» Records for this exercise
—————

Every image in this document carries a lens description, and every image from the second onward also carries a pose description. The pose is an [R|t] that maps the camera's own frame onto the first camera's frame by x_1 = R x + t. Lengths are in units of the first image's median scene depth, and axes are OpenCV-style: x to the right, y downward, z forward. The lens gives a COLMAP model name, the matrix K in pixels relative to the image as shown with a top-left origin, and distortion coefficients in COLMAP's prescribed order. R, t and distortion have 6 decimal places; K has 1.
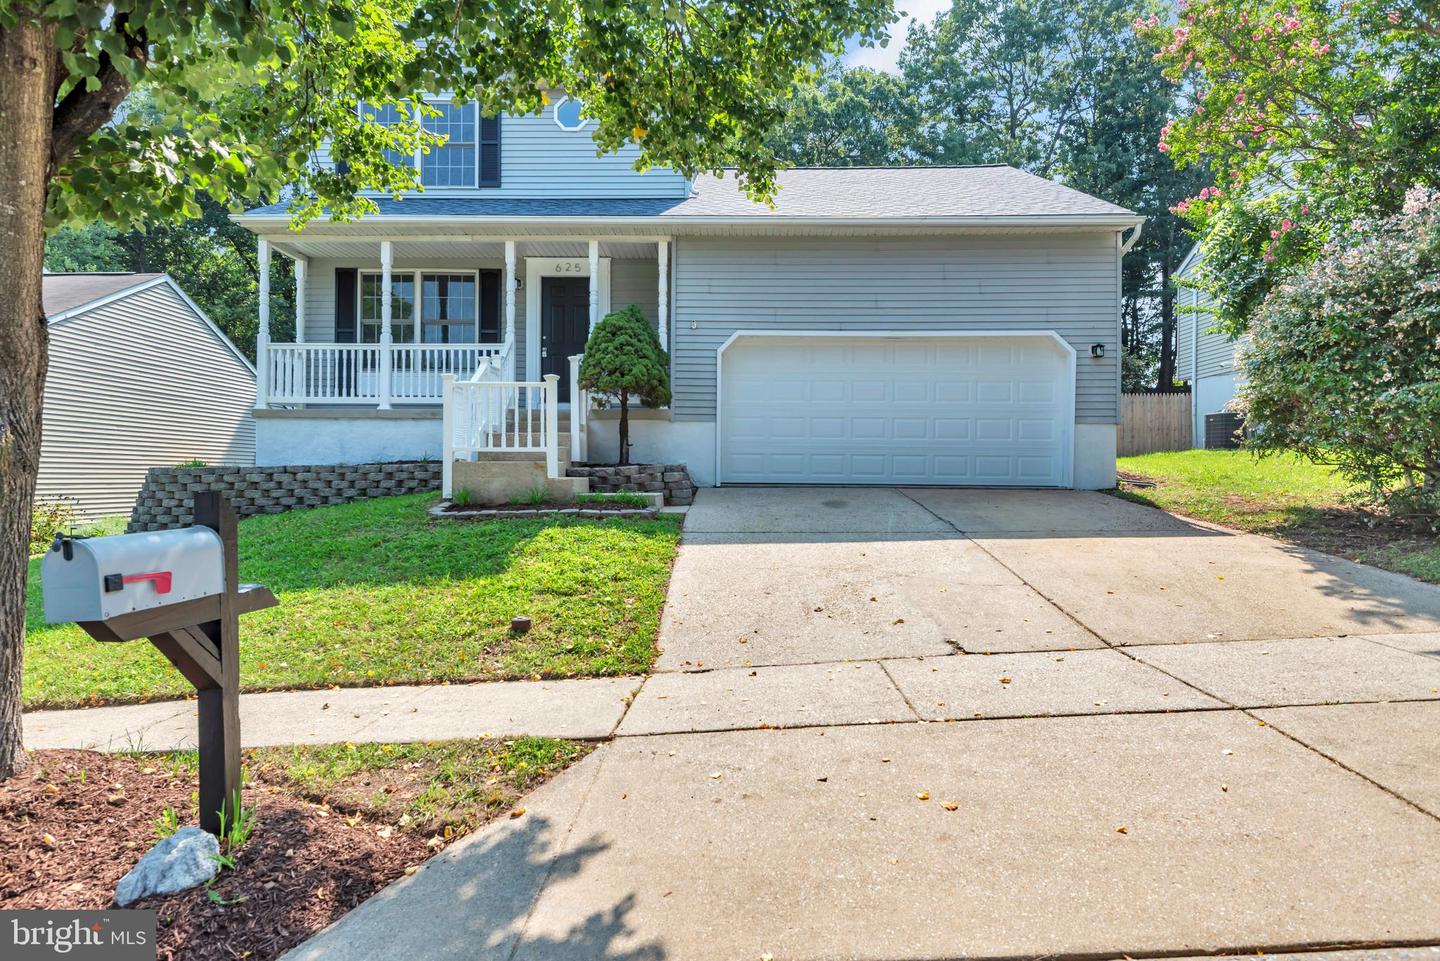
lens RADIAL K [[859.9, 0, 720.0], [0, 859.9, 480.5], [0, 0, 1]] dist [0.021978, -0.000117]
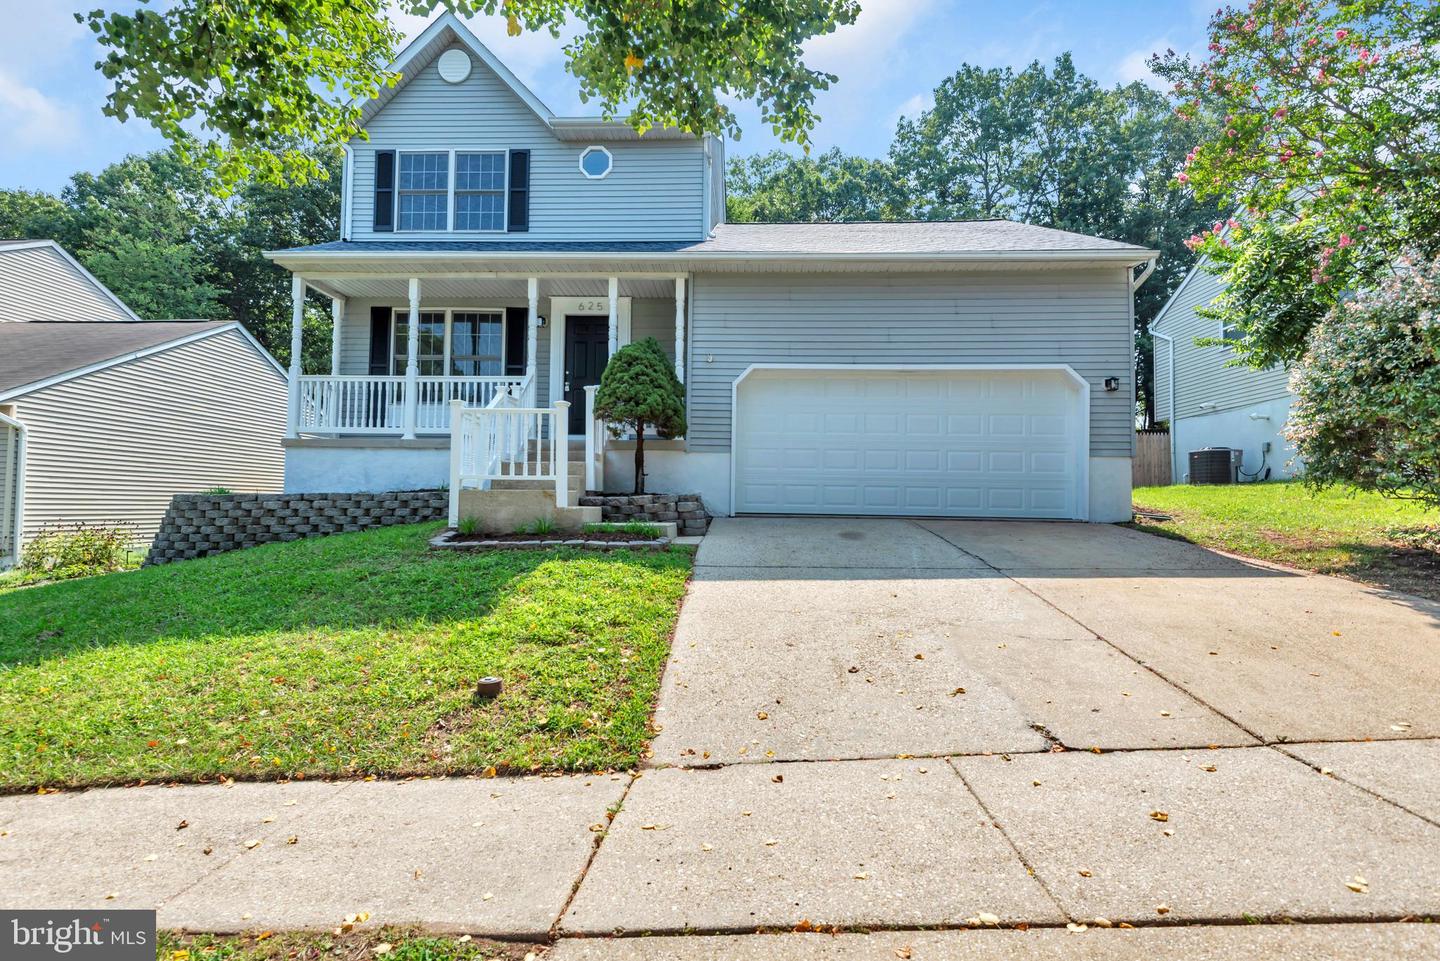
lens RADIAL K [[718.4, 0, 720.0], [0, 718.4, 480.5], [0, 0, 1]] dist [0.036791, -0.030996]
pose [[0.999777, 0.006010, -0.020244, 0.000011], [-0.006826, 0.999158, -0.040468, -0.001145], [0.019984, 0.040597, 0.998976, 0.167433]]
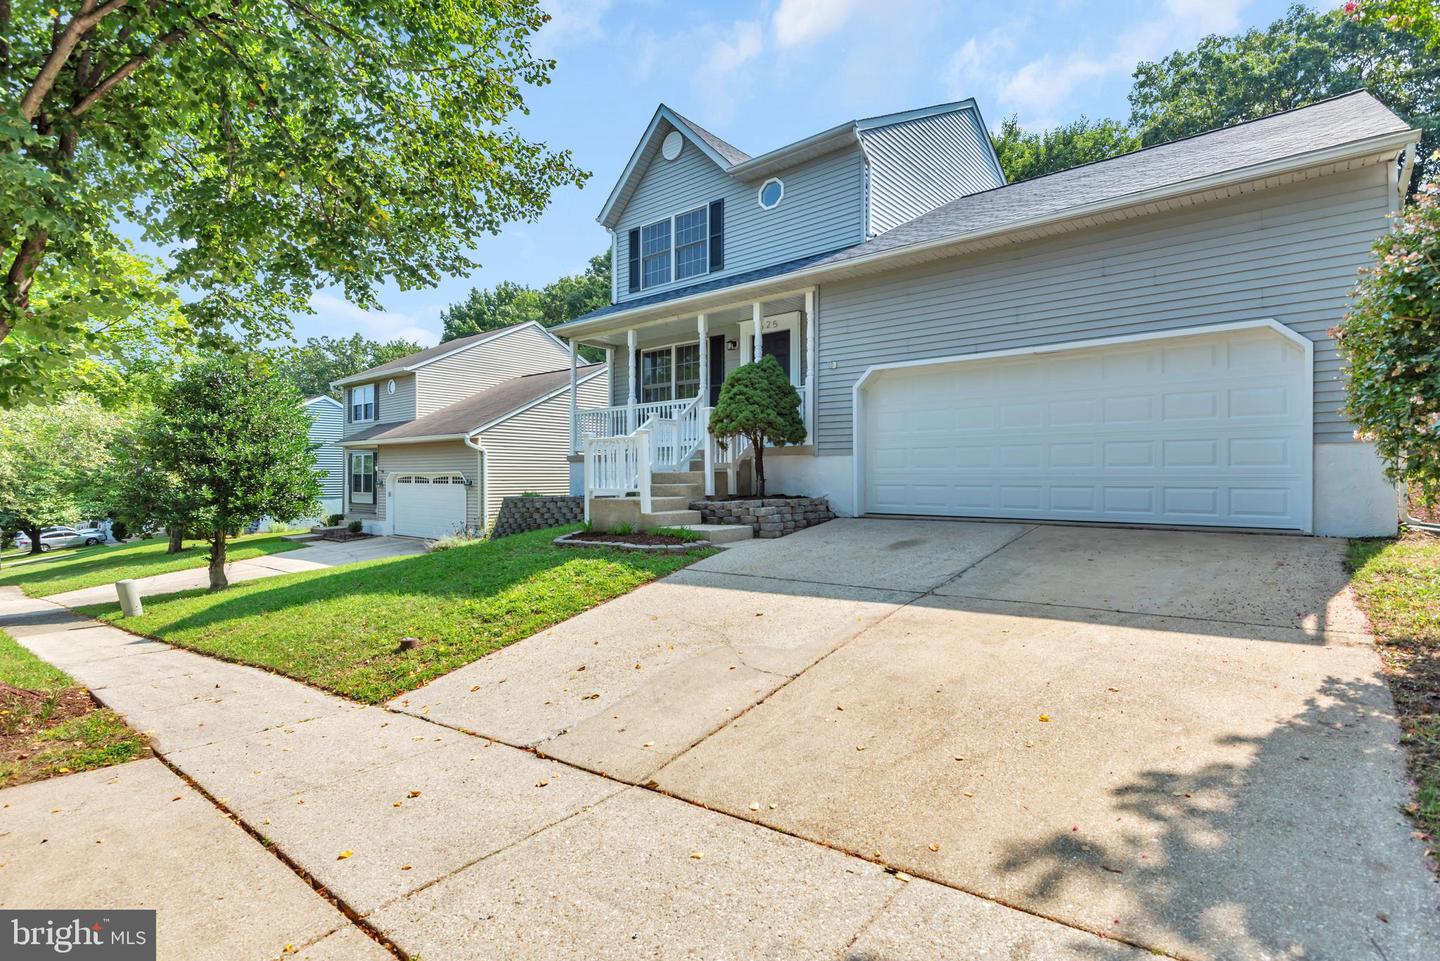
lens RADIAL K [[687.8, 0, 681.2], [0, 687.8, 481.7], [0, 0, 1]] dist [0.002048, -0.000155]
pose [[0.768695, -0.005256, -0.639594, 0.409820], [0.006788, 0.999977, -0.000060, -0.041401], [0.639580, -0.004296, 0.768713, 0.246454]]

—————

Reproduce the records above verbatim and leave the pictures out.

Every image in this document carries a lens description, and every image from the second onward also carries a pose description. The pose is an [R|t] that maps the camera's own frame onto the first camera's frame by x_1 = R x + t. Lengths are in units of the first image's median scene depth, and axes are OpenCV-style: x to the right, y downward, z forward. The lens gives a COLMAP model name, the matrix K in pixels relative to the image as shown with a top-left origin, and distortion coefficients in COLMAP's prescribed order. R, t and distortion have 6 decimal places; K has 1.
lens RADIAL K [[859.9, 0, 720.0], [0, 859.9, 480.5], [0, 0, 1]] dist [0.021978, -0.000117]
lens RADIAL K [[718.4, 0, 720.0], [0, 718.4, 480.5], [0, 0, 1]] dist [0.036791, -0.030996]
pose [[0.999777, 0.006010, -0.020244, 0.000011], [-0.006826, 0.999158, -0.040468, -0.001145], [0.019984, 0.040597, 0.998976, 0.167433]]
lens RADIAL K [[687.8, 0, 681.2], [0, 687.8, 481.7], [0, 0, 1]] dist [0.002048, -0.000155]
pose [[0.768695, -0.005256, -0.639594, 0.409820], [0.006788, 0.999977, -0.000060, -0.041401], [0.639580, -0.004296, 0.768713, 0.246454]]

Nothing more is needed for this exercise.